A history prof from Catholic University named Jerry Z. Muller is flogging a new book titled The Tyranny of Metrics, most recently via an interview at Inside Higher Ed (there’s also a version at the Chronicle of Higher Education, but it’s paywalled, so screw them). This is being hailed in many parts of my social-media universe as being a righteous takedown of the mania for “assessment” in all things.
And, you know, I have some sympathy for this position. A lot of the push for greater “assessment” of everything in academia is pretty useless, just resulting in a lot of silly knees-bent running about. All too often the people calling for more “assessment” of things don’t have any coherent idea of something to do with the quantitative data they generate, they just want to be seen to be generating quantitative data because that’s a Thing that accrediting bodies have decided is important for colleges and universities to be seen to be doing. As someone from a quantitative science, that kind of pointless number-accumulation drives me nuts (and I’ve said so frequently enough that colleagues sigh heavily when the subject comes up in a meeting I’m at, even before I raise my hand to speak…).
That said, I’m not quite ready to sign on with Muller and his anti-metrics campaign, largely because of comments like this (from the IHE interview):
The key components of metric fixation are the belief that it is possible and desirable to replace judgment, acquired by personal experience and talent, with numerical indicators of comparative performance based upon standardized data (metrics)

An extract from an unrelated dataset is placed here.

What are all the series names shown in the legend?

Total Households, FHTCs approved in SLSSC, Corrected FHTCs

At a very superficial level, that sounds great, and is very flattering to the faculty ego. We have spent years acquiring subject-matter expertise, after all, and are surely qualified to judge students and others.

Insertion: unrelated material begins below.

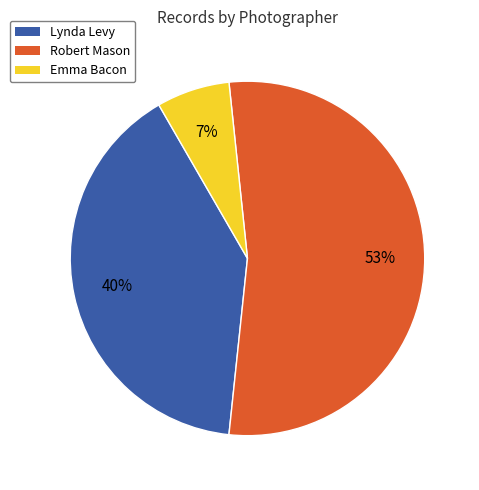

To the nearest percent, what portion does Lynda Levy represent?

40%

On another level, though, this creeps me out. The problem is that an exclusive reliance on “judgment acquired by personal experience and talent” unchecked by reference to standardized data is a wonderful way for decision-making processes to become hopelessly corrupted by individual biases. Many of the most pernicious features of academia have gotten there through the operation of biased personal judgement, stretching back decades, and a lot of efforts to improve academic culture are at their core efforts to unwind those years of biased judgments.

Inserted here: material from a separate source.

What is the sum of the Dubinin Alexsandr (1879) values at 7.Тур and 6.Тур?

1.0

The inclusion of “talent” in that especially gives me pause, because it’s uncomfortably close to the idea that some people are special and succeed for that reason. This is one of the most harmful ideas in all of academia, the source of endless social-media angst, and I’m not at all comfortable with the idea of enshrining it as one of the criteria for who gets to exercise judgment.
This is not to say that any and all quantitative metrics are automatically superior to the judgment of a professional– many of the easy numerical measures we have are, as Muller correctly notes, basically garbage. At the same time, though, we know that they’re garbage because they’re quantitative. People objecting to the use of student course evaluations as a metric for faculty performance rely heavily on the argument that they’re biased against faculty from underrepresented groups. We know because that bias is something that can be quantified, and has in numerous studies.
As crazy as it is to claim that quantitative metrics are inherently objective because they’re quantitative, it’s even crazier to say that relying on individual judgment is the fix for that. And yet, that happens an awful lot when this subject comes up. On a few occasions, I’ve heard this pointed out, and the counter-argument basically amounts to “It’s OK because unlike the quantitative systems we object to, we have the right biases…” I don’t find this to be a great testament to the quality of judgment being employed.
So, on the topic of metrics and assessment and how they’re debated in academia, I find myself deeply conflicted. I’m happy to agree with the claim that many of the “assessment” exercises we currently do are useless, and many of the metrics used in higher education are bad. All too often, though, the anti-metric argument slides directly from “We’re doing a bad job of quantifying this particular thing” to “We should stop trying to quantify anything,” and that’s not something I can sign on to.